From: allin

Salesforce recently experienced a significant market downturn, reflecting broader concerns about the technology sector and the economy [01:04:16].

Salesforce Q1 Performance and Outlook

On a Thursday, Salesforce’s stock dropped over 20%, marking its worst day in nearly 20 years and resulting in a loss of approximately $40 billion in market cap [01:04:31].

For the first quarter, Salesforce reported 40 million short of Wall Street expectations [01:04:39]. Despite the revenue miss, net income surged to 6 billion [01:04:58]. This profitability was attributed to cost-cutting measures implemented after activist investors intervened to restructure the business [01:05:05].

However, Salesforce’s guidance for Q2 projected only 7% growth, considered low for the company [01:10:13]. The stock’s valuation is now roughly 20 times its operating cash flow forecast with sub-10% revenue growth, aligning it with the yields of 30-year treasuries [01:06:36].
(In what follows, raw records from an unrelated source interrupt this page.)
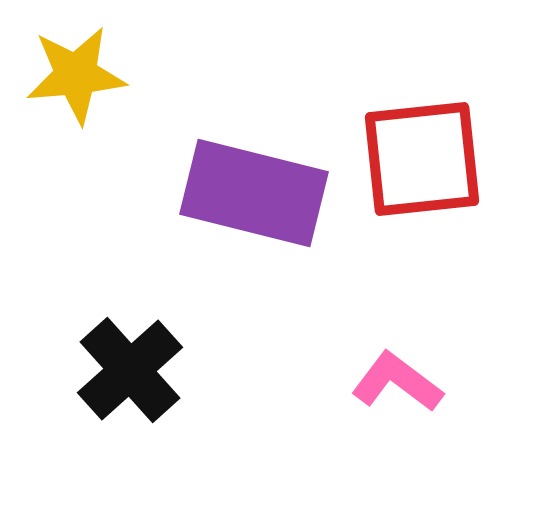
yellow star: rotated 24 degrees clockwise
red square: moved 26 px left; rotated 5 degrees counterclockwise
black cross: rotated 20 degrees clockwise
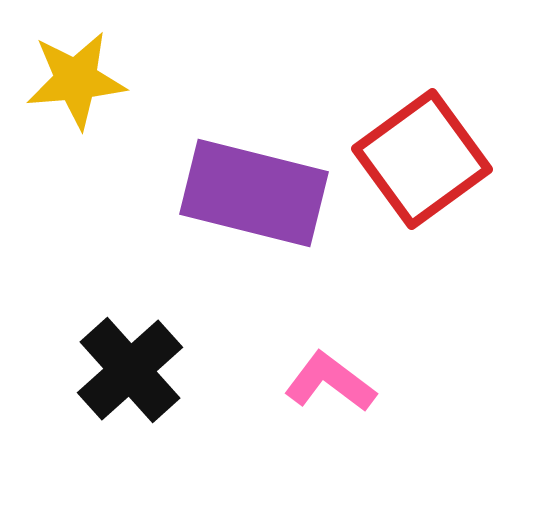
yellow star: moved 5 px down
red square: rotated 30 degrees counterclockwise
pink L-shape: moved 67 px left
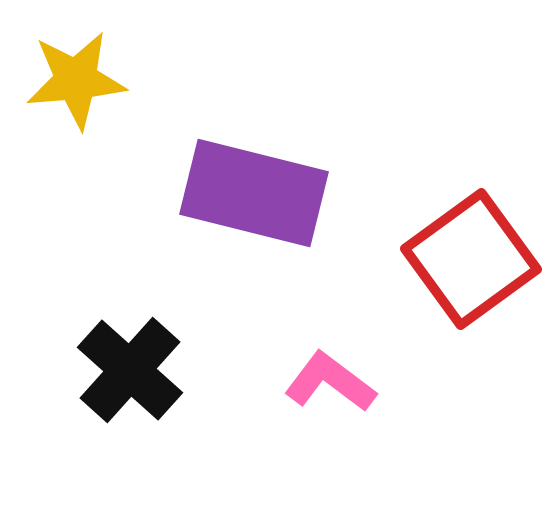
red square: moved 49 px right, 100 px down
black cross: rotated 6 degrees counterclockwise
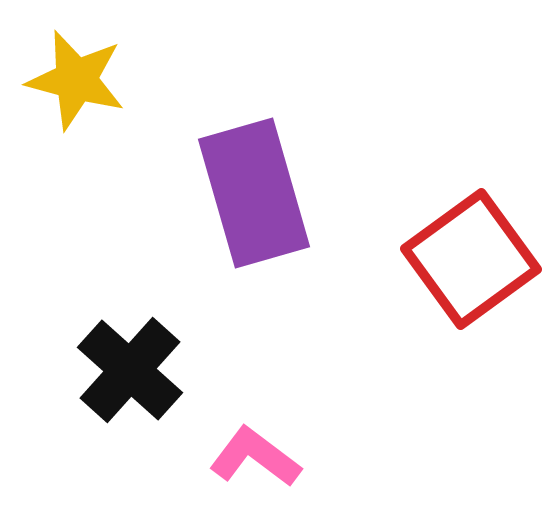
yellow star: rotated 20 degrees clockwise
purple rectangle: rotated 60 degrees clockwise
pink L-shape: moved 75 px left, 75 px down
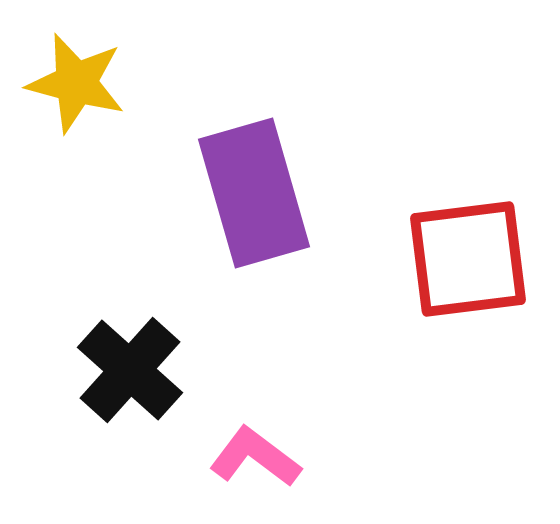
yellow star: moved 3 px down
red square: moved 3 px left; rotated 29 degrees clockwise
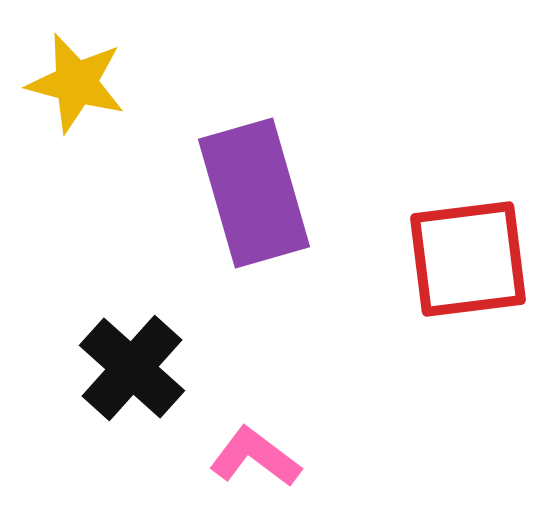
black cross: moved 2 px right, 2 px up
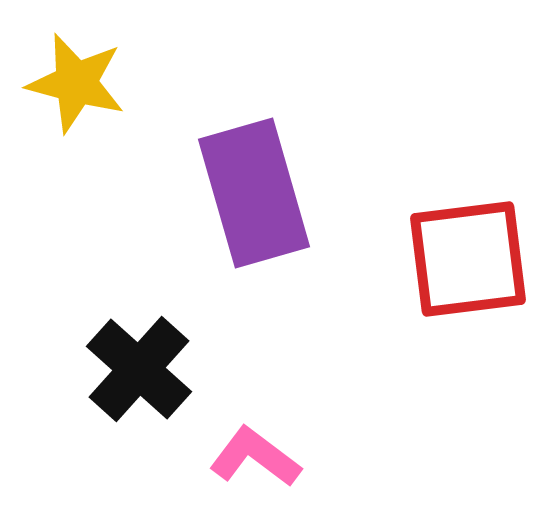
black cross: moved 7 px right, 1 px down
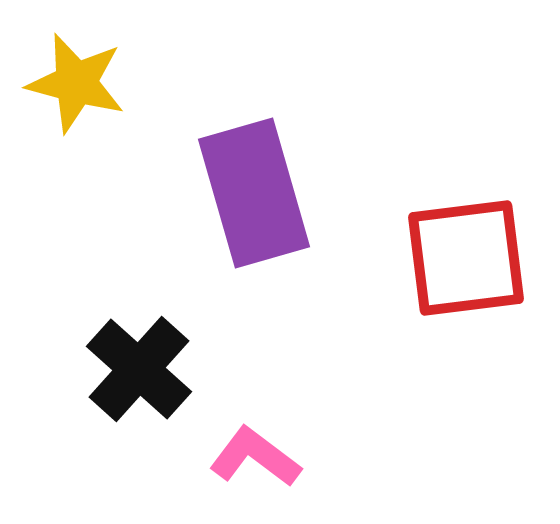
red square: moved 2 px left, 1 px up
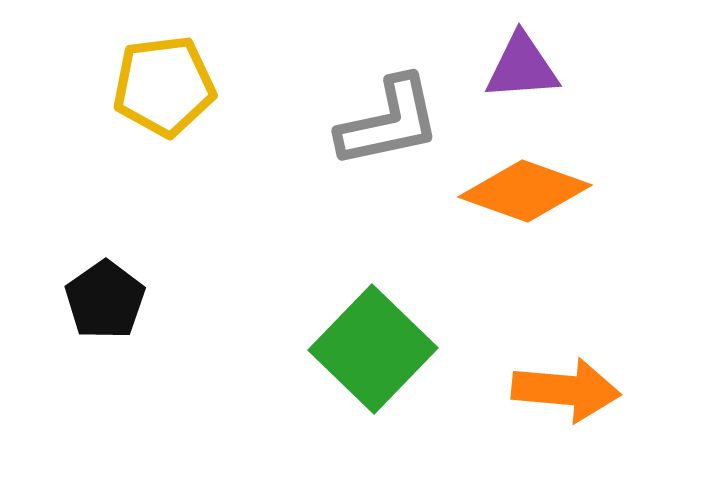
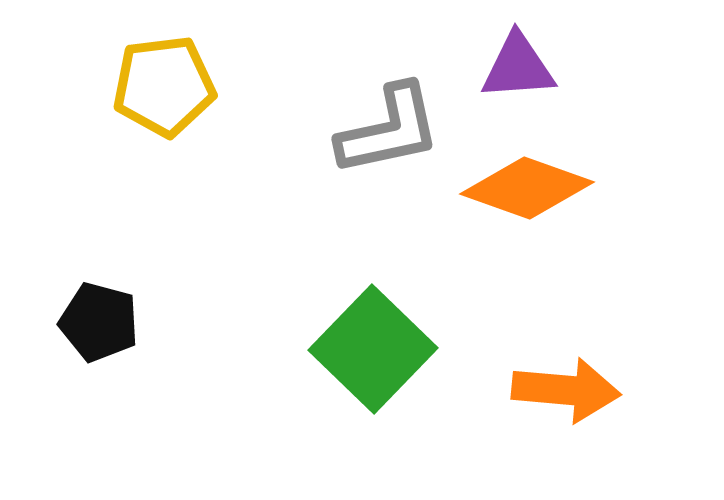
purple triangle: moved 4 px left
gray L-shape: moved 8 px down
orange diamond: moved 2 px right, 3 px up
black pentagon: moved 6 px left, 22 px down; rotated 22 degrees counterclockwise
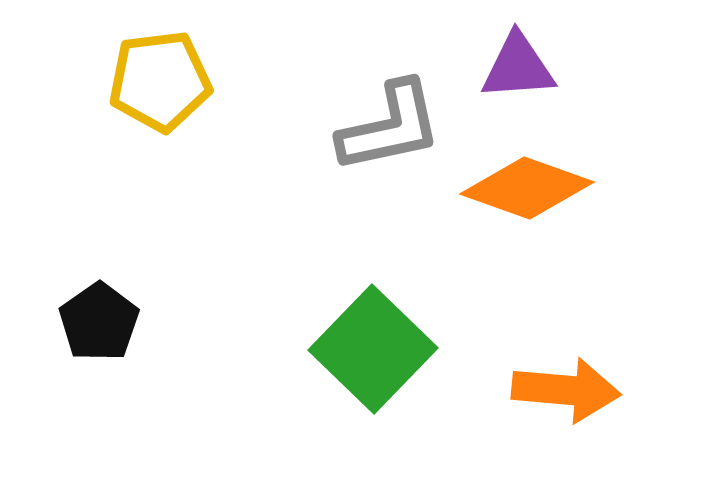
yellow pentagon: moved 4 px left, 5 px up
gray L-shape: moved 1 px right, 3 px up
black pentagon: rotated 22 degrees clockwise
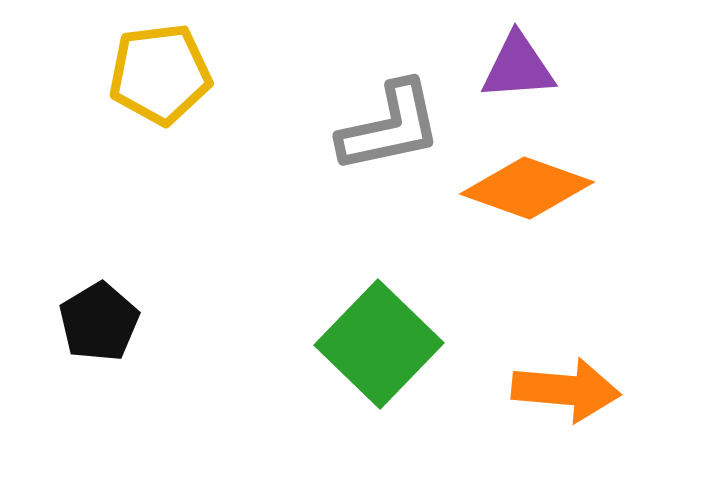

Broader Tech Market Concerns

Following Salesforce’s earnings report, other SaaS companies and Dell also saw their stocks decline significantly, with Dell dropping 20% in after-hours trading [01:42:00]. This suggests a potential “slow reckoning” in technology [01:38:00].

Analysts point to two main factors for the slowdown in enterprise software spending:

  1. Macroeconomic Slowdown: The latest US GDP growth forecast was revised down to 1.4% [01:15:04], with annualized CPI inflation at 3.6% and 30-year treasury yields at 4.7% [01:17:01]. This economic environment is described as stagflation, where the economy is not growing, prices are rising, and borrowing costs are high [01:17:05]. This leads to reduced spending by enterprises and multiple compression for tech stocks [01:42:41].
  2. AI’s Impact on the Software Business Model:
    • Commoditization: There’s a shift underway where the premium pricing of SaaS companies is being challenged. Generative AI could enable companies to build tools internally or allow competitors to emerge with significantly underpriced alternatives [01:07:25].
    • Value Proposition: Enterprises are questioning the value of paying for generative AI services offered by major software vendors, especially with readily available open-source tools [01:07:58]. The market is voting with its dollars, indicating that large, monolithic software companies may struggle to find new customers who can now obtain similar functionality at a fraction of the cost, or even for free [01:10:16].
    • Cost Structure: The current cost structures of large software organizations may become unsustainable, potentially leading to significant layoffs over the next 5 to 10 years [01:10:30].
    • Pricing Model: The “per seat” pricing model for SaaS is being reconsidered, with suggestions for a shift towards a consumption-based model [01:14:15].

The “AI Mini Bubble”

There’s a growing sentiment that a “first AI mini bubble” might be bursting [01:41:57]. Companies are spending vast sums on AI — estimated at $750 billion a year for chips, energy, and other infrastructure [01:39:22] — without yet seeing proportional incremental revenue or significant productivity gains in large enterprises [01:41:44]. While startups can rapidly adopt AI-first approaches and achieve efficiencies, large organizations face challenges in integrating new methods into existing workforces [01:40:51].

Despite these challenges, some express confidence in established leaders like Mark Benioff of Salesforce, noting that founder-led public companies tend to outperform indices and are adept at adapting to new trends [01:18:17].